Ce n’est pas d’hier que la musique classique a adopté les codes de la variété : une tournée pour « vendre » un nouveau disque, c’est ce qu’ont entrepris le Quatuor Hanson et le pianiste Adam Laloum qui publient chez harmonia mundi les trois quatuors et le quintette avec piano de Robert Schumann. Ils vont en jouer ce soir les deux pages les plus représentatives dans l’acoustique idéale du Théâtre des Bouffes du Nord.

Le Quatuor Hanson et Adam Laloum © Marco Borggreve
Le Quatuor Hanson et Adam Laloum
© Marco Borggreve

Ce programme aurait pu s'intituler « L'année 1842 ». En effet, un an après son mariage avec Clara Wieck, la composition de sa Première Symphonie et des esquisses de ce qui deviendra son Concerto pour piano, Schumann va produire en quelques mois à Leipzig une floraison de chefs-d'œuvre de musique de chambre, parmi lesquels figurent les pages enregistrées par les musiciens et proposées ce soir en concert. 

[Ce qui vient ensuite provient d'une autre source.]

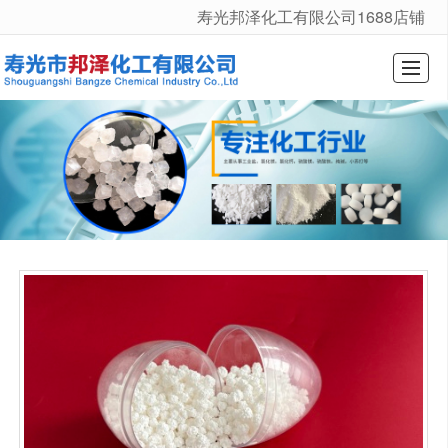
寿光邦泽化工有限公司1688店铺
很遗憾，因您的浏览器版本过低导致无法获得最佳浏览体验，推荐下载安装谷歌浏览器！
综合首页
公司介绍
产品展示
新闻动态
厂景厂貌
行业常识
在线留言
联系我们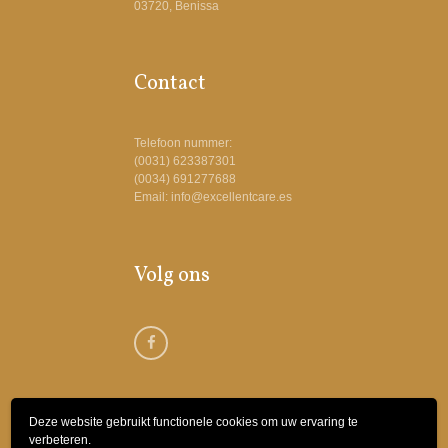
03720, Benissa
Contact
Telefoon nummer:
(0031) 623387301
(0034) 691277688
Email: info@excellentcare.es
Volg ons
Deze website gebruikt functionele cookies om uw ervaring te
verbeteren.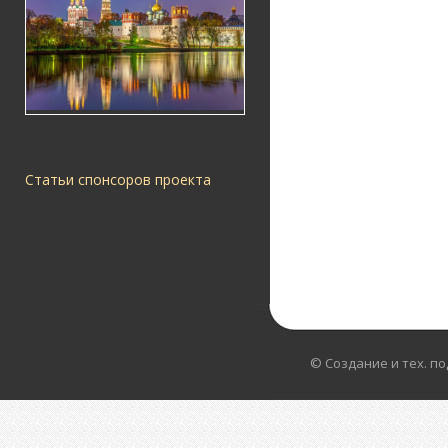
Статьи спонсоров проекта
© Создание и тех. п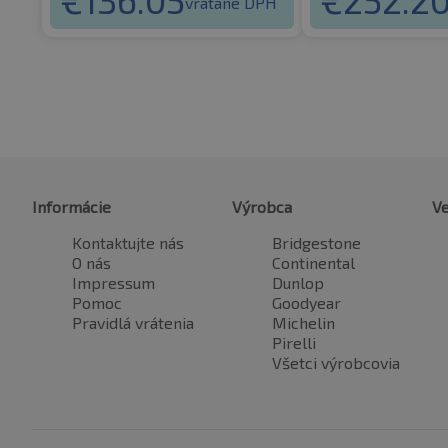
vrátane DPH
Informácie
Výrobca
Ve
Kontaktujte nás
Bridgestone
O nás
Continental
Impressum
Dunlop
Pomoc
Goodyear
Pravidlá vrátenia
Michelin
Pirelli
Všetci výrobcovia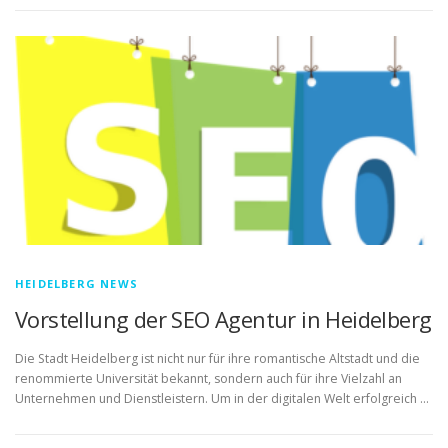
HEIDELBERG NEWS
Vorstellung der SEO Agentur in Heidelberg
Die Stadt Heidelberg ist nicht nur für ihre romantische Altstadt und die
renommierte Universität bekannt, sondern auch für ihre Vielzahl an
Unternehmen und Dienstleistern. Um in der digitalen Welt erfolgreich …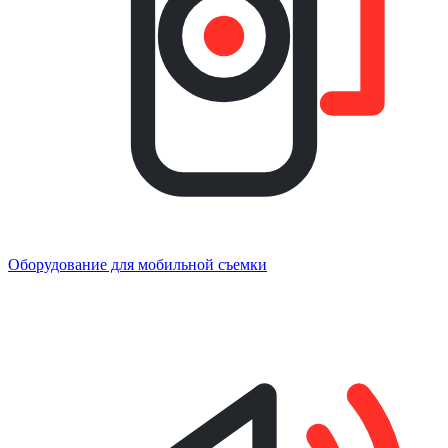
Оборудование для мобильной съемки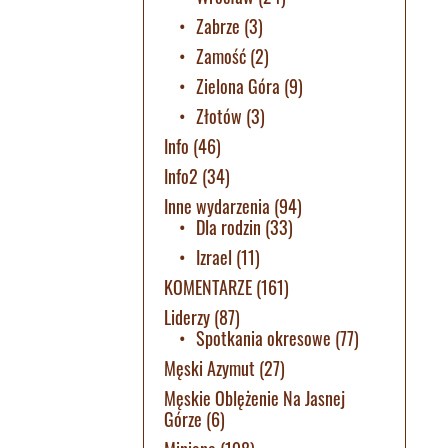
Zabrze
(3)
Zamość
(2)
Zielona Góra
(9)
Złotów
(3)
Info
(46)
Info2
(34)
Inne wydarzenia
(94)
Dla rodzin
(33)
Izrael
(11)
KOMENTARZE
(161)
Liderzy
(87)
Spotkania okresowe
(77)
Męski Azymut
(27)
Męskie Oblężenie Na Jasnej
Górze
(6)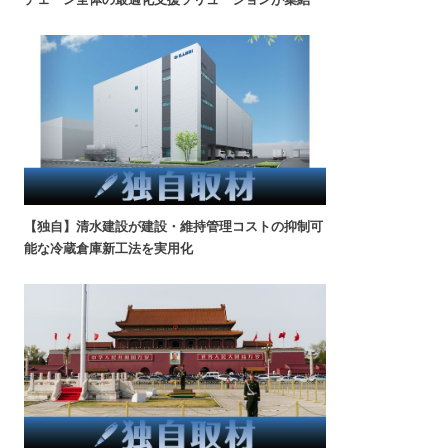
【独自】清水建設が建設・維持管理コストの抑制可
能な冷蔵倉庫新工法を実用化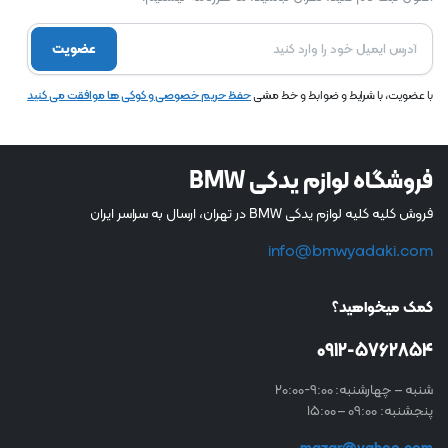
عضویت
با عضویت، با شرایط و ضوابط و خط مشی
حفظ حریم خصوصی و کوکی ها موافقت می کنید
فروشگاه لوازم یدکی BMW
فروش کلیه کلیه لوازم یدکی BMW در تهران، ارسال به سراسر ایران
info@bmwyadaki.com
کمک میخواهید؟
0912-5762854
شنبه – چهارشنبه: 9:00-20:00
پنجشنبه: 09:00 – 15:00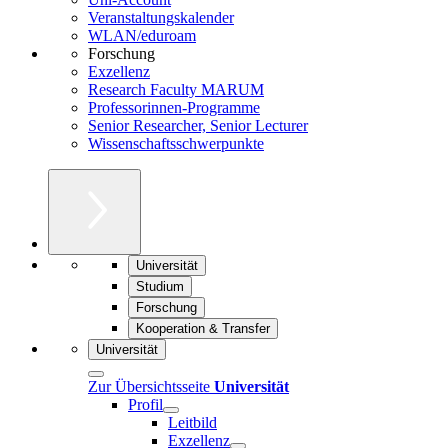
Veranstaltungskalender
WLAN/eduroam
Forschung
Exzellenz
Research Faculty MARUM
Professorinnen-Programme
Senior Researcher, Senior Lecturer
Wissenschaftsschwerpunkte
Universität
Studium
Forschung
Kooperation & Transfer
Universität
Zur Übersichtsseite
Universität
Profil
Leitbild
Exzellenz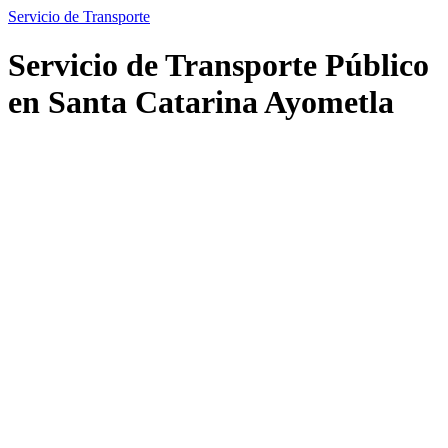
Servicio de Transporte
Servicio de Transporte Público
en Santa Catarina Ayometla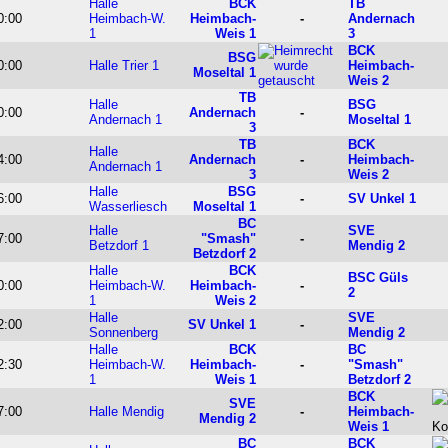
Halle
BCK
TB
0:00
Heimbach-W.
Heimbach-
-
Andernach
1
Weis 1
3
BCK
BSG
0:00
Halle Trier 1
Heimbach-
Moseltal 1
Weis 2
TB
Halle
BSG
0:00
Andernach
-
Andernach 1
Moseltal 1
3
TB
BCK
Halle
4:00
Andernach
-
Heimbach-
Andernach 1
3
Weis 2
Halle
BSG
6:00
-
SV Unkel 1
Wasserliesch
Moseltal 1
BC
Halle
SVE
7:00
"Smash"
-
Betzdorf 1
Mendig 2
Betzdorf 2
Halle
BCK
BSC Güls
0:00
Heimbach-W.
Heimbach-
-
2
1
Weis 2
Halle
SVE
2:00
SV Unkel 1
-
Sonnenberg
Mendig 2
Halle
BCK
BC
2:30
Heimbach-W.
Heimbach-
-
"Smash"
1
Weis 1
Betzdorf 2
BCK
SVE
7:00
Halle Mendig
-
Heimbach-
Mendig 2
Weis 1
BC
BCK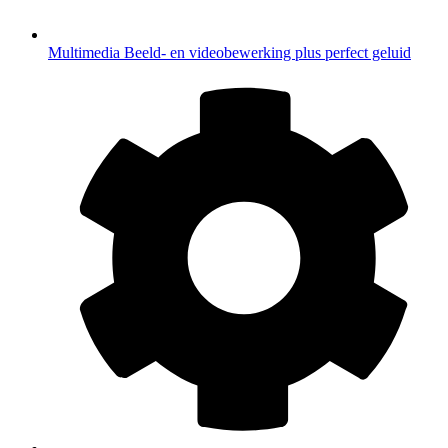
Multimedia
Beeld- en videobewerking plus perfect geluid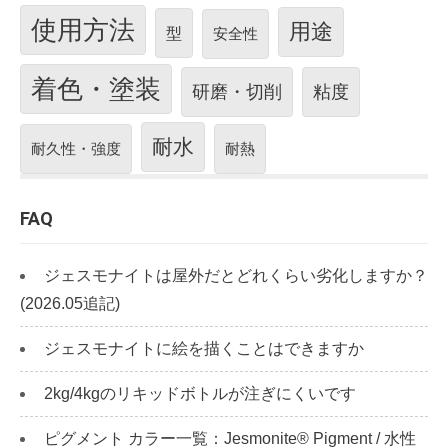
使用方法
用途
型
安全性
着色・塗装
研磨・切削
粘度
耐水
耐久性・強度
耐熱
FAQ
ジェスモナイトは屋外だとどれくらい劣化しますか？
(2026.05追記)
ジェスモナイトに絵を描くことはできますか
2kg/4kgのリキッドボトルが注ぎにくいです
ピグメント カラー一覧：Jesmonite® Pigment / 水性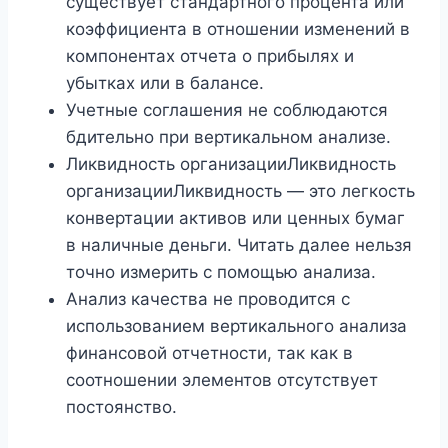
существует стандартного процента или
коэффициента в отношении изменений в
компонентах отчета о прибылях и
убытках или в балансе.
Учетные соглашения не соблюдаются
бдительно при вертикальном анализе.
Ликвидность организацииЛиквидность
организацииЛиквидность — это легкость
конвертации активов или ценных бумаг
в наличные деньги. Читать далее нельзя
точно измерить с помощью анализа.
Анализ качества не проводится с
использованием вертикального анализа
финансовой отчетности, так как в
соотношении элементов отсутствует
постоянство.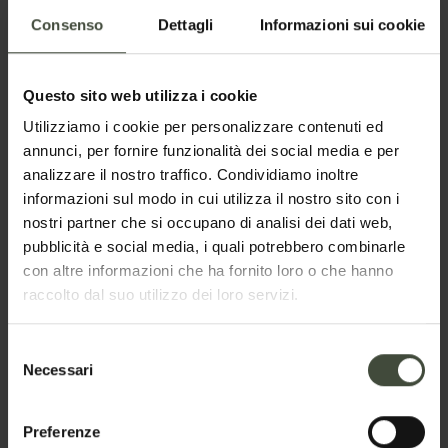
Consenso
Dettagli
Informazioni sui cookie
Email
Questo sito web utilizza i cookie
Telefono
Utilizziamo i cookie per personalizzare contenuti ed
annunci, per fornire funzionalità dei social media e per
analizzare il nostro traffico. Condividiamo inoltre
informazioni sul modo in cui utilizza il nostro sito con i
Nazione
nostri partner che si occupano di analisi dei dati web,
pubblicità e social media, i quali potrebbero combinarle
con altre informazioni che ha fornito loro o che hanno
raccolto dal suo utilizzo dei loro servizi.
Il tuo messaggio
Selezione
Necessari
del
consenso
Preferenze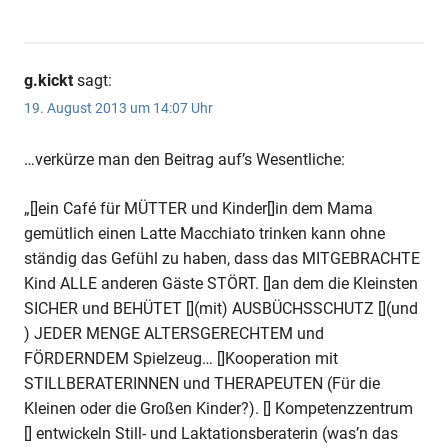
g.kickt
sagt:
19. August 2013 um 14:07 Uhr
…verkürze man den Beitrag auf’s Wesentliche:
„[]ein Café für MÜTTER und Kinder[]in dem Mama
gemütlich einen Latte Macchiato trinken kann ohne
ständig das Gefühl zu haben, dass das MITGEBRACHTE
Kind ALLE anderen Gäste STÖRT. []an dem die Kleinsten
SICHER und BEHÜTET [](mit) AUSBÜCHSSCHUTZ [](und
) JEDER MENGE ALTERSGERECHTEM und
FÖRDERNDEM Spielzeug… []Kooperation mit
STILLBERATERINNEN und THERAPEUTEN (Für die
Kleinen oder die Großen Kinder?). [] Kompetenzzentrum
[] entwickeln Still- und Laktationsberaterin (was’n das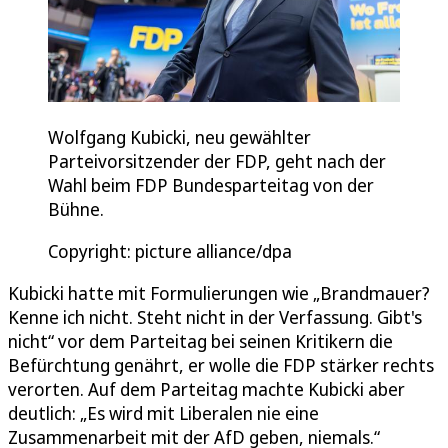
Wolfgang Kubicki, neu gewählter
Parteivorsitzender der FDP, geht nach der
Wahl beim FDP Bundesparteitag von der
Bühne.
Copyright: picture alliance/dpa
Kubicki hatte mit Formulierungen wie „Brandmauer?
Kenne ich nicht. Steht nicht in der Verfassung. Gibt's
nicht“ vor dem Parteitag bei seinen Kritikern die
Befürchtung genährt, er wolle die FDP stärker rechts
verorten. Auf dem Parteitag machte Kubicki aber
deutlich: „Es wird mit Liberalen nie eine
Zusammenarbeit mit der AfD geben, niemals.“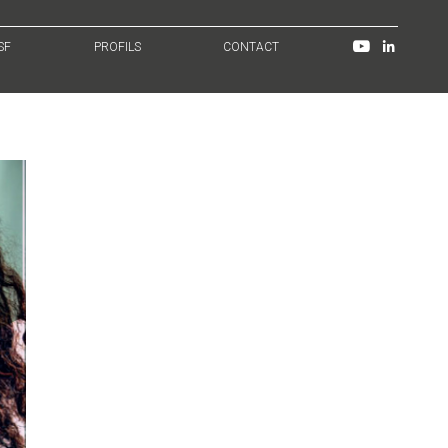
SF
PROFILS
CONTACT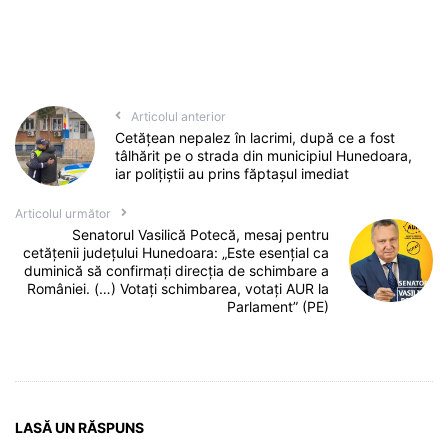
Articolul anterior
Cetățean nepalez în lacrimi, după ce a fost
tâlhărit pe o strada din municipiul Hunedoara,
iar polițiștii au prins făptașul imediat
Articolul următor
Senatorul Vasilică Potecă, mesaj pentru
cetățenii județului Hunedoara: „Este esențial ca
duminică să confirmați direcția de schimbare a
României. (…) Votați schimbarea, votați AUR la
Parlament” (PE)
LASĂ UN RĂSPUNS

Les Hanson ont choisi le Premier Quatuor. L'influence de Mozart et de Beethoven est immédiatement perceptible, dès l’Andante espressivo introductif suivi d'un Allegro de facture très classique. Les musiciens semblent pourtant sur la réserve, l’alto et le violoncelle en retrait, comme s’ils cherchaient leurs marques. Le discours reste tendu jusqu’au scherzo qui suit : celui-ci libère les archets, les Hanson privilégient l’énergie à la légèreté dans ce mouvement où le tribut du compositeur à son dédicataire Mendelssohn est évident. L’Adagio est d’une sérénité plutôt inhabituelle chez Schumann même s’il est parcouru de quelques ombres. Les Hanson pourraient y oser plus d’abandon et de mystère. Ils vont se libérer complètement dans l’effusion joyeuse du Presto final, qu’on croirait écrit par le Mendelssohn de l’Octuor.

Sans doute pour éviter une overdose de Schumann, les Hanson proposent ensuite l'unique Quatuor d'Alban Berg en deux mouvements et d'une durée plus brève, vingt minutes seulement. Créé en 1911, cet opus est très daté, très représentatif dans ses formules mélodiques comme dans son travail harmonique de ce que par facilité on a appelé Seconde École de Vienne – le triomphe du dodécaphonisme. Les musiciens évitent cependant la sécheresse, l'aridité même qui prévalent chez bien de leurs aînés.

La seconde partie est très attendue. Le Quintette avec piano de Schumann est l'un des sommets de la musique de chambre, les versions légendaires au disque sont légion. Et Adam Laloum qui rejoint le Quatuor Hanson n'a plus besoin de prouver qu'il est en terrain connu dans le romantisme allemand. Et pourtant les premières mesures de l'Allegro brillante initial vont nous paraître étrangement ternes, sans relief : c'est à peine si on entend le piano – couvercle pourtant ouvert – derrière le front des cordes. Le déséquilibre est patent... et pas à l'avantage du piano.

Durant tout ce premier mouvement, on a envie de dire au pianiste de mettre la gomme, de s'imposer, de « briller » finalement. Le deuxième mouvement sera mieux venu quant à l'équilibre entre cordes et piano, Adam Laloum s'y montre un poète moins timide, mais quelque chose manque de l'ordre de l'émotion qui nous saisit d'ordinaire au plus intime de la confidence schumannienne. Le scherzo est enlevé prestement mais sans précipitation. Et c'est dans le finale que semblent enfin se retrouver dans un même élan d'allégresse un pianiste qui a retrouvé des couleurs et un quatuor en pleine lumière.